Swiss geneticist and zoologist (1902–1976)

Ernst Hadorn (31 May 1902–4 April 1976) was a Swiss developmental biologist. He developed techniques for imaginal disc transplantation in Drosophila, leading to technique for the production of fate maps, and studied the organization of mature discs. He discovered the phenomenon of transdetermination. Hadorn was noted for both his experimental skills and teaching.

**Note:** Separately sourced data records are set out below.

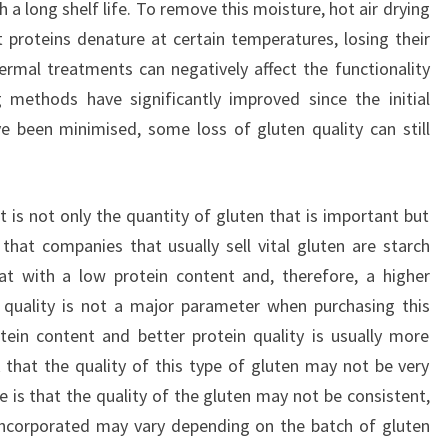
a long shelf life. To remove this moisture, hot air drying
t proteins denature at certain temperatures, losing their
hermal treatments can negatively affect the functionality
 methods have significantly improved since the initial
 been minimised, some loss of gluten quality can still
t is not only the quantity of gluten that is important but
 that companies that usually sell vital gluten are starch
at with a low protein content and, therefore, a higher
n quality is not a major parameter when purchasing this
ein content and better protein quality is usually more
k that the quality of this type of gluten may not be very
e is that the quality of the gluten may not be consistent,
 incorporated may vary depending on the batch of gluten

Hadorn was born in the family of farmers in Forst in Bernese Oberland. Even as a child he was interested in the development of frogs from their eggs each summer. He worked as a teacher in a local village and earned enough money to study biology at the University of Berne under Fritz Baltzer studying nuclear-cytoplasmic interactions. He received a PhD in 1931 and began to teach graduate students. He began to conduct research in his basement on amphibia and with Baltzer's encouragement he applied for a Rockefeller fellowship and went to University of Rochester and met Curt Sturn and began to work with Drosophila. He returned to Switzerland and later joined the University of Zurich where he worked until 1972. His research included mechanisms of gene expression and regulation, especially with experiments on mosaic genomes, with the experimental introduction of a foreign genome into a cell. One of his experiments was on the mutant Drosophila that had larvae that did not turn into pupae due to a defective hormone function. In 1955 he published Developmental Genetics and Lethal Factors which was translated to English in 1961. This earned him the Marcel Benoist Prize. His other major work was on imaginal discs begun in 1945 and he worked out the fate of different regions producing "fate maps" using experiments with transplanting tissues and studying transdetermination.

Hadorn was known for his enthusiasm in teaching and conducted intense workshops. In his spare time he took an interest in birdwatching and fishing. Hadorn was one of the founders of the journal Developmental Biology. He died at Wohlen near Bern.